> **Aim**:
Skip the pictures. Reproduce all other material exactly.

─── Data to process

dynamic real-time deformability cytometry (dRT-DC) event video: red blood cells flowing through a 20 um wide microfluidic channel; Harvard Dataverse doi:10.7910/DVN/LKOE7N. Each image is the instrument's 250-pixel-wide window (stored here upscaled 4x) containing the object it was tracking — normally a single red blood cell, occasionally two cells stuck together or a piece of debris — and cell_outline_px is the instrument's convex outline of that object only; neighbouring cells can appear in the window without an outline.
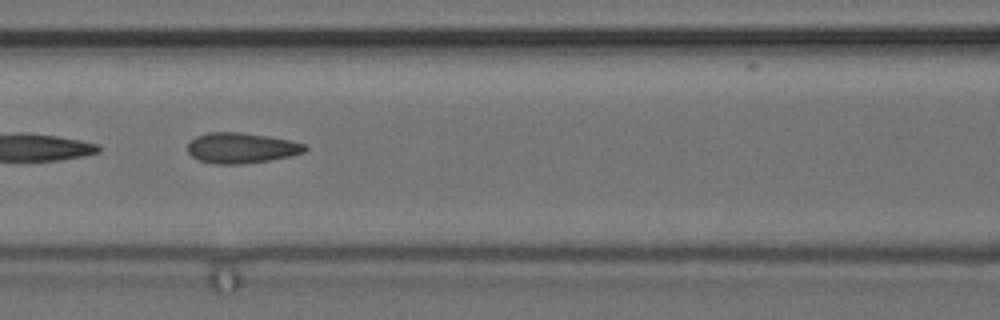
{"species": "common noctule bat (a hibernating species)", "species_latin": "Nyctalus noctula", "temperature_condition": "cold", "stored_images_in_passage": 11, "camera_frame_rate_fps": 3000, "um_per_image_px": 0.085, "animal": {"sex": "female", "body_mass_g": 24.6, "forearm_length_mm": 56.2}, "frame": {"image": 1, "passage_image": 7, "time_ms": 2.0, "image_size_px": [1000, 320], "cell_outline_px": [[308, 148], [304, 152], [292, 156], [244, 164], [212, 164], [200, 160], [192, 156], [188, 152], [188, 144], [196, 136], [208, 132], [240, 132], [268, 136], [288, 140], [304, 144]], "centroid_in_image_um": [20.51, 12.58], "position_along_channel_um": 146.1, "area_um2": 20.81}}
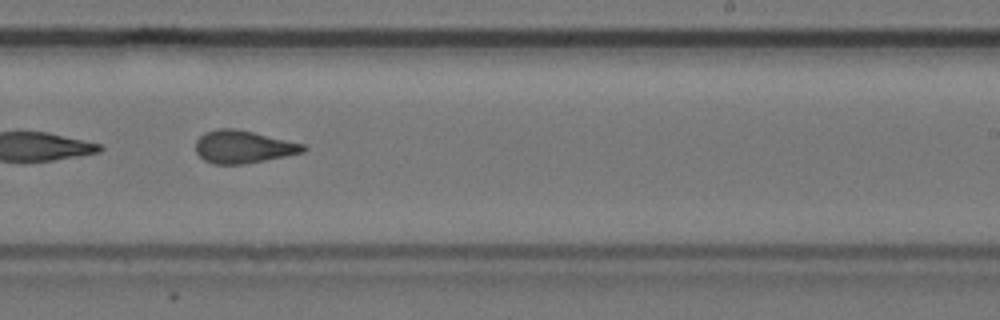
{"frame": {"image": 2, "passage_image": 10, "time_ms": 3.0, "image_size_px": [1000, 320], "cell_outline_px": [[308, 148], [304, 152], [244, 164], [212, 164], [204, 160], [196, 152], [196, 140], [204, 132], [216, 128], [236, 128], [304, 144]], "centroid_in_image_um": [20.64, 12.47], "position_along_channel_um": 268.4, "area_um2": 20.46}}
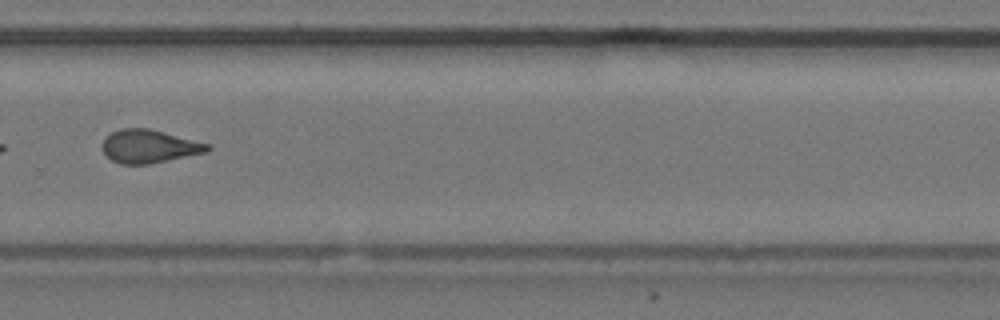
{"frame": {"image": 3, "passage_image": 11, "time_ms": 3.333, "image_size_px": [1000, 320], "cell_outline_px": [[212, 148], [208, 152], [148, 164], [120, 164], [112, 160], [104, 152], [104, 140], [112, 132], [120, 128], [148, 128], [212, 144]], "centroid_in_image_um": [12.74, 12.44], "position_along_channel_um": 317.1, "area_um2": 20.23}}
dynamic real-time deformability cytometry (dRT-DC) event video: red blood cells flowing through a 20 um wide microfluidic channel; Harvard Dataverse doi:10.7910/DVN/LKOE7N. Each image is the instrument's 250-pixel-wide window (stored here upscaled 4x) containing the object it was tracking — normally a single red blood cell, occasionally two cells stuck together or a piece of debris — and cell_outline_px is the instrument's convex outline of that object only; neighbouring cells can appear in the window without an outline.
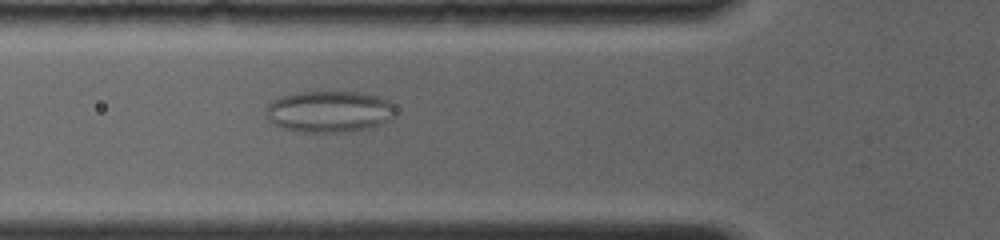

──────

> **Answer below**:
dynamic real-time deformability cytometry (dRT-DC) event video: red blood cells flowing through a 20 um wide microfluidic channel; Harvard Dataverse doi:10.7910/DVN/LKOE7N. Each image is the instrument's 250-pixel-wide window (stored here upscaled 4x) containing the object it was tracking — normally a single red blood cell, occasionally two cells stuck together or a piece of debris — and cell_outline_px is the instrument's convex outline of that object only; neighbouring cells can appear in the window without an outline.
{"species": "common noctule bat (a hibernating species)", "species_latin": "Nyctalus noctula", "temperature_condition": "cold", "stored_images_in_passage": 11, "camera_frame_rate_fps": 3000, "um_per_image_px": 0.085, "animal": {"sex": "female", "body_mass_g": 24.6, "forearm_length_mm": 56.2}, "frame": {"image": 1, "passage_image": 7, "time_ms": 2.0, "image_size_px": [1000, 320], "cell_outline_px": [[308, 148], [304, 152], [292, 156], [244, 164], [212, 164], [200, 160], [192, 156], [188, 152], [188, 144], [196, 136], [208, 132], [240, 132], [268, 136], [288, 140], [304, 144]], "centroid_in_image_um": [20.51, 12.58], "position_along_channel_um": 146.1, "area_um2": 20.81}}
{"frame": {"image": 2, "passage_image": 10, "time_ms": 3.0, "image_size_px": [1000, 320], "cell_outline_px": [[308, 148], [304, 152], [244, 164], [212, 164], [204, 160], [196, 152], [196, 140], [204, 132], [216, 128], [236, 128], [304, 144]], "centroid_in_image_um": [20.64, 12.47], "position_along_channel_um": 268.4, "area_um2": 20.46}}
{"frame": {"image": 3, "passage_image": 11, "time_ms": 3.333, "image_size_px": [1000, 320], "cell_outline_px": [[212, 148], [208, 152], [148, 164], [120, 164], [112, 160], [104, 152], [104, 140], [112, 132], [120, 128], [148, 128], [212, 144]], "centroid_in_image_um": [12.74, 12.44], "position_along_channel_um": 317.1, "area_um2": 20.23}}
dynamic real-time deformability cytometry (dRT-DC) event video: red blood cells flowing through a 20 um wide microfluidic channel; Harvard Dataverse doi:10.7910/DVN/LKOE7N. Each image is the instrument's 250-pixel-wide window (stored here upscaled 4x) containing the object it was tracking — normally a single red blood cell, occasionally two cells stuck together or a piece of debris — and cell_outline_px is the instrument's convex outline of that object only; neighbouring cells can appear in the window without an outline.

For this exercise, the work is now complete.